TASK TO COMPLETE
Restate, word for word and with nothing added, the lines from the one containing "1.5-m height |" through the last line of the material below.

*** Opening of DATA TO EXAMINE ***

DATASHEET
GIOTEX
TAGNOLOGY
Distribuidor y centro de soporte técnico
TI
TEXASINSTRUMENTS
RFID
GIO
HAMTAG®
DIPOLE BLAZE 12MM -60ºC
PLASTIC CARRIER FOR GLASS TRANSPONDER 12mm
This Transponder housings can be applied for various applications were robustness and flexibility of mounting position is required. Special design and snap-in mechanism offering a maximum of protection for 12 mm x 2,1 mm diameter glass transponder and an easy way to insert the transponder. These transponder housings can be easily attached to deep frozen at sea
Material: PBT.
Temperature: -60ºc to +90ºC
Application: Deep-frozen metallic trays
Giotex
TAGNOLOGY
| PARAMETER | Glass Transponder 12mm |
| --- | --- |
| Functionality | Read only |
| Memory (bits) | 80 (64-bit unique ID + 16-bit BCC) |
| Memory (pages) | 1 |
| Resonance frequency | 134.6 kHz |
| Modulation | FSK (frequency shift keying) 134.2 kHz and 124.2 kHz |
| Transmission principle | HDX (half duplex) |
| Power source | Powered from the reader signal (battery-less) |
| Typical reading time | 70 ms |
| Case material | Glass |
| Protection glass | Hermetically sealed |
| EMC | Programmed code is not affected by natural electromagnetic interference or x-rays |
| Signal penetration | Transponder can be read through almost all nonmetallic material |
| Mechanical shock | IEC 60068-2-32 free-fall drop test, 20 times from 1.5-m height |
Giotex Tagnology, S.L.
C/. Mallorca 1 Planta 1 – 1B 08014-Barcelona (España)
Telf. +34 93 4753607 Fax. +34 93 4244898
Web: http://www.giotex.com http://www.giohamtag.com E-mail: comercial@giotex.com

*** Close of DATA TO EXAMINE ***

TASK ANSWER
| Mechanical shock | IEC 60068-2-32 free-fall drop test, 20 times from 1.5-m height |
Giotex Tagnology, S.L.
C/. Mallorca 1 Planta 1 – 1B 08014-Barcelona (España)
Telf. +34 93 4753607 Fax. +34 93 4244898
Web: http://www.giotex.com http://www.giohamtag.com E-mail: comercial@giotex.com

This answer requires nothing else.